• _EXCERPT_
————

He adds that likewise, a VA process can be used to successfully restructure a business’s operations when management identify the current operations are no longer viable.
“The spate of retail VAs will no doubt result in various forms of operational restructures in an attempt to preserve elements of the business that are viable,” he says. “Most commonly this will manifest in the closure of underperforming stores but may also result in complete strategic shifts – for example a move from mail-order to online retailing and digital marketing.
“Often we see businesses enter VA a little late, with no access to further funding through shareholder capital, investor capital or debt. In those instances, the VA can still be successful through a sale of the business and assets, such as with the VA of Darrell Lea. The incoming party often acquires the business and assets at a discount due to the requirement to recapitalise and if that is coupled with a successful restructure plan, it can result in the business not only surviving but flourishing as in the Darrell Lea case.”
However, the VA regime is available to all businesses. Jirsch Sutherland has undertaken successful VA/DOCA appointments for small family-run restaurants as well as “single-truck” logistics businesses. “There are no restrictions on a business’s size,” Spring says. “If the plan is viable, the secret is to not leave seeking help until it is too late.”

————

Extracted text data from the page
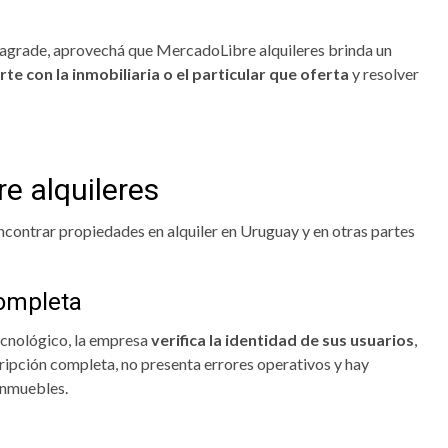
e agrade, aprovechá que MercadoLibre alquileres brinda un
e con la inmobiliaria o el particular que oferta
y resolver
e alquileres
contrar propiedades en alquiler en Uruguay y en otras partes
completa
tecnológico, la empresa
verifica la identidad de sus usuarios
,
ripción completa, no presenta errores operativos y hay
inmuebles.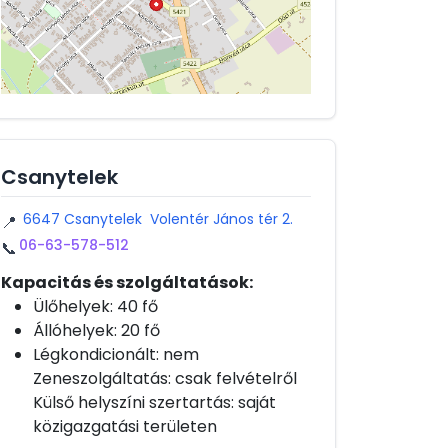
Csanytelek
6647 Csanytelek Volentér János tér 2.
📍
06-63-578-512
📞
Kapacitás és szolgáltatások:
Ülőhelyek: 40 fő
Állóhelyek: 20 fő
Légkondicionált: nem
Zeneszolgáltatás: csak felvételről
Külső helyszíni szertartás: saját
közigazgatási területen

————

Answer these questions from the excerpt on voluntary administration:
1. Which business is named as an example of a VA succeeding through a sale of the business and assets?
2. What is said to be the most common form that operational restructures take in retail VAs?
3. For what two kinds of small businesses has Jirsch Sutherland handled VA/DOCA appointments?

• _PROBLEM SOLUTION_
1. Darrell Lea.
2. The closure of underperforming stores.
3. Small family-run restaurants and "single-truck" logistics businesses.